• **WHAT IS BEING ASKED**
Show every line in the entries below where the word "Email" appears.

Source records
####

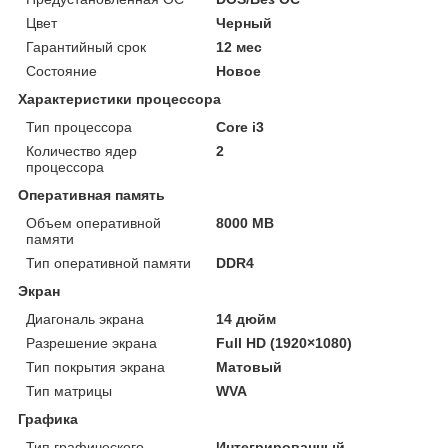
Цвет
Черный
Гарантийный срок
12 мес
Состояние
Новое
Характеристики процессора
Тип процессора
Core i3
Количество ядер
2
процессора
Оперативная память
Объем оперативной
8000 MB
памяти
Тип оперативной памяти
DDR4
Экран
Диагональ экрана
14 дюйм
Разрешение экрана
Full HD (1920×1080)
Тип покрытия экрана
Матовый
Тип матрицы
WVA
Графика
Тип графического
Интегрированный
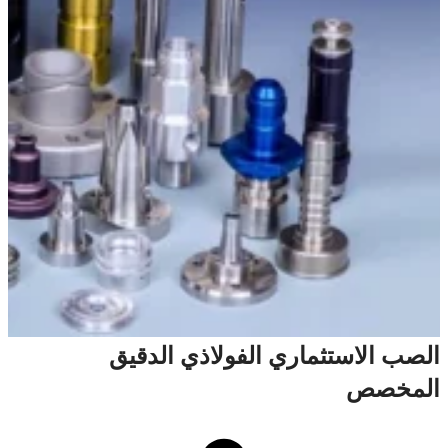
الصب الاستثماري الفولاذي الدقيق
المخصص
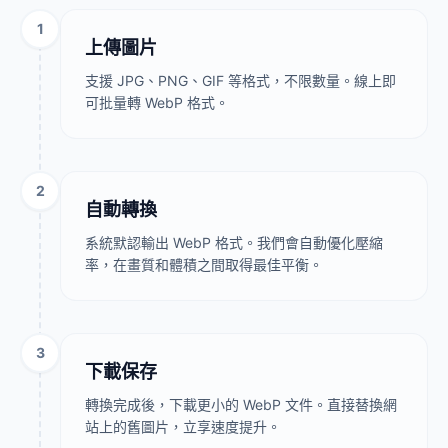
1
上傳圖片
支援 JPG、PNG、GIF 等格式，不限數量。線上即
可批量轉 WebP 格式。
2
自動轉換
系統默認輸出 WebP 格式。我們會自動優化壓縮
率，在畫質和體積之間取得最佳平衡。
3
下載保存
轉換完成後，下載更小的 WebP 文件。直接替換網
站上的舊圖片，立享速度提升。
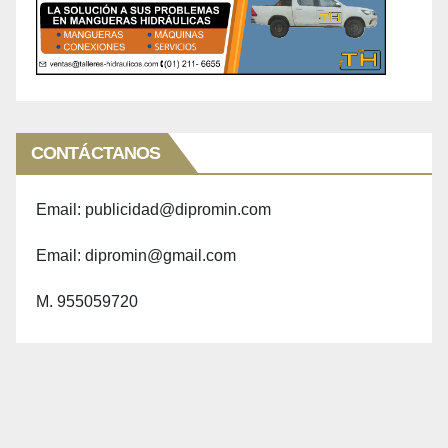
CONTÁCTANOS
Email: publicidad@dipromin.com
Email: dipromin@gmail.com
M. 955059720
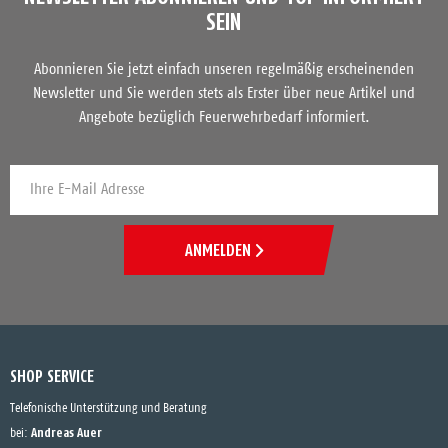
SEIN
Abonnieren Sie jetzt einfach unseren regelmäßig erscheinenden
Newsletter und Sie werden stets als Erster über neue Artikel und
Angebote bezüglich Feuerwehrbedarf informiert.
ANMELDEN
SHOP SERVICE
Telefonische Unterstützung und Beratung
Andreas Auer
bei:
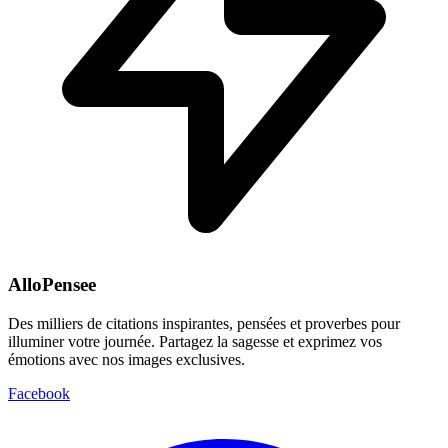
AlloPensee
Des milliers de citations inspirantes, pensées et proverbes pour
illuminer votre journée. Partagez la sagesse et exprimez vos
émotions avec nos images exclusives.
Facebook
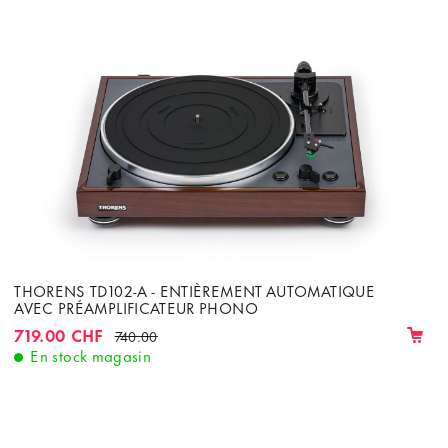
THORENS TD102-A - ENTIÈREMENT AUTOMATIQUE
AVEC PRÉAMPLIFICATEUR PHONO
719.00 CHF
740.00
En stock magasin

####

• **RESPONSE TO THE TASK**
Email: publicidad@dipromin.com
Email: dipromin@gmail.com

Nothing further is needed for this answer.